After an evaluation, GNOME has moved from Bugzilla to GitLab. Learn more about GitLab.
No new issues can be reported in GNOME Bugzilla anymore.
To report an issue in a GNOME project, go to GNOME GitLab.
Do not go to GNOME Gitlab for: Bluefish, Doxygen, GnuCash, GStreamer, java-gnome, LDTP, NetworkManager, Tomboy.
Bug 750694 - alsasink: Brief gap after unpause if audio clock is not the pipeline clock
alsasink: Brief gap after unpause if audio clock is not the pipeline clock
Status: RESOLVED OBSOLETE
Product: GStreamer
Classification: Platform
Component: gst-plugins-base
git master
Other Linux
: Normal normal
: git master
Assigned To: GStreamer Maintainers
GStreamer Maintainers
Depends on:
Blocks:
 
 
Reported: 2015-06-10 11:07 UTC by Carlos Rafael Giani
Modified: 2018-11-03 11:38 UTC
See Also:
GNOME target: ---
GNOME version: ---


Attachments
gst-play patch , do not commit! Just for testing purposes (505 bytes, patch)
2015-06-10 11:07 UTC, Carlos Rafael Giani
none Details | Review

Description Carlos Rafael Giani 2015-06-10 11:07:21 UTC
Created attachment 304947 [details] [review]
gst-play patch , do not commit! Just for testing purposes

If playback is paused, later unpaused, and the audio clock is not the pipeline clock, then after unpause, a short audio sequence can be heard, then a brief gap, then audio continues. This is 100% reproducible, even with gst-play, if the attached gst-play-alsasink-test.patch is used. Patch gstreamer core with this, rebuild, and then play an audio file and pause&unpause a few times.

The problem can be fixed/cirumvented by using snd_pcm_drain() instead of snd_pcm_drop() in the gst_alsasink_reset() definition. (snd_pcm_nonblock() has to be used before and after calling snd_pcm_drain(), since draining in nonblock mode won't work properly.)

There are two open questions. First, it is unclear if draining instead of dropping is a viable option. Draining will introduce a small delay (since it blocks until draining is complete).

Second, it is not fully known *why* this error occurs, and why draining helps. I can only speculate:

Draining essentially instructs ALSA to block until the playback pointer catches up with the write pointer. Drop just stops playback immediately. Therefore, if drop is called, all pending writes are discarded, but the *current* one is finished (in case a write is happening concurrently in the background). The write pointer inside ALSA is moved forward, but the playback pointer isn't, since drop stopped playback. Then, after unpause, the sink resynchronizes itself, which leads to nullsamples being inserted prior to the actual audio data. These nullsamples are what cause the gap. The problem then boils down to the fact that ALSA's internal write pointer is moved forward, but the playback pointer isn't: the playback pointer is still in front of the old samples that were written *before* the pause. In other words, after unpause, ALSA plays a few "old" samples that were written earlier.
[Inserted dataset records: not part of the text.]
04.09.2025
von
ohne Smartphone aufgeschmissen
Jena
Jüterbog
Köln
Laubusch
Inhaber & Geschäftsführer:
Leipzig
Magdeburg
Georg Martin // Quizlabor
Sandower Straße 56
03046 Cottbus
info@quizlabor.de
I see no way to tell ALSA to drop and *not* move forward the write pointer. So, draining really seems to be the only simple choice. Another, nontrivial option would be mmap, since it might be possible then to do a manual memset() after dropping, which would clear out any of these "old" samples.

Ideas? Thoughts?
Comment 1 Nicolas Dufresne (ndufresne) 2018-06-06 20:26:25 UTC
Wow, I've been chasing this for a while and didn't know there was such an easy way to reproduce. By way, no need to patch gst-play-1.0:

gst-plugins-base]$ gst-play-1.0 --audiosink="alsasink provide-clock=0" audio-file

And this seems from a distance similar to https://bugzilla.gnome.org/show_bug.cgi?id=774945 where some sink would drop data when doing pause/unpause.
Comment 2 Nicolas Dufresne (ndufresne) 2018-06-06 20:46:49 UTC
If I understand well, we call reset to unblock snd_pcm_write(). But this will also discard the data being written (or buffered). From a ringbuffer/clock perspective, it is like if this data was played, so the clock jumps forward, resulting in a gap which get filled with silence.

I think the implementation of reset() is correct, but it's usage in pause is wrong. It should call GstBaseSink::unlock/unlock_stop() instead, and alsasink should implement this. But for that, we'd need to move away from snd_pcm_wait() and retrieve a poll descriptor. A bit like what was done for ALSA midi src recently.
Comment 3 GStreamer system administrator 2018-11-03 11:38:01 UTC
-- GitLab Migration Automatic Message --

This bug has been migrated to freedesktop.org's GitLab instance and has been closed from further activity.